Every line in the records below with the string "Money" is to be copied out.

Items from a dataset:

= Beginning of Section =

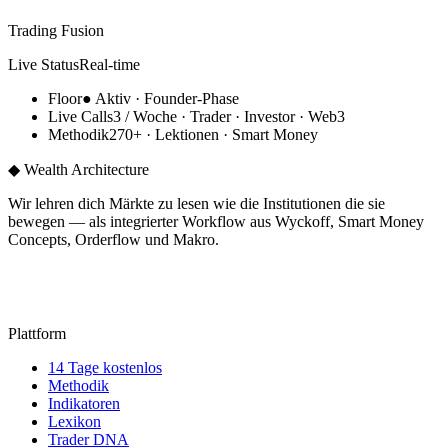
Trading Fusion
Live Status
Real-time
Floor
●
Aktiv
· Founder-Phase
Live Calls
3 / Woche
· Trader · Investor · Web3
Methodik
270+
· Lektionen ·
Smart Money
◆ Wealth Architecture
Wir lehren dich Märkte zu lesen wie die Institutionen die sie
bewegen — als integrierter Workflow aus Wyckoff, Smart Money
Concepts, Orderflow und Makro.
14 TAGE KOSTENLOS
Plattform
14 Tage kostenlos
Methodik
Indikatoren
Lexikon
Trader DNA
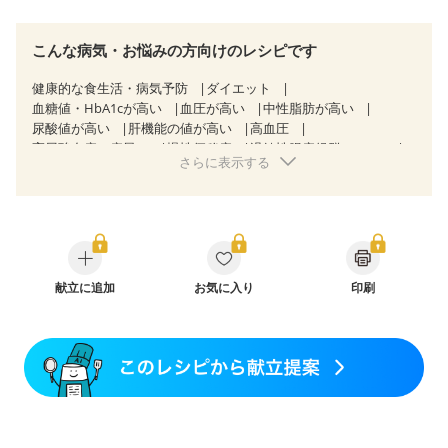
こんな病気・お悩みの方向けのレシピです
健康的な食生活・病気予防
ダイエット
血糖値・HbA1cが高い
血圧が高い
中性脂肪が高い
尿酸値が高い
肝機能の値が高い
高血圧
高尿酸血症（痛風）
慢性便秘症
過敏性腸症候群（IBS）
さらに表示する
睡眠時無呼吸症候群
乳がん（抗がん剤治療中）
乳がん（ホルモン療法中）
乳がん（放射線治療中）
乳がん治療を終えた方・経過観察中の方など
食欲がない
妊娠中(初期)
妊婦健診・体重増加が気になる（初期）
妊婦健診・血圧が気になる（初期）
妊婦健診・血糖値が気になる（初期）
妊娠高血圧(中期)
妊娠糖尿病(初期)
献立に追加
産後（母乳）
お気に入り
産後（混合栄養）
印刷
産後（ミルク）
骨折
骨粗しょう症
関節リウマチ
フレイル（年齢に合わせた体作り）
低栄養予防
貧血対策
ニキビ・肌荒れ
妊活中
更年期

= End of Section =

§ **RESULT**:
Smart Money
bewegen — als integrierter Workflow aus Wyckoff, Smart Money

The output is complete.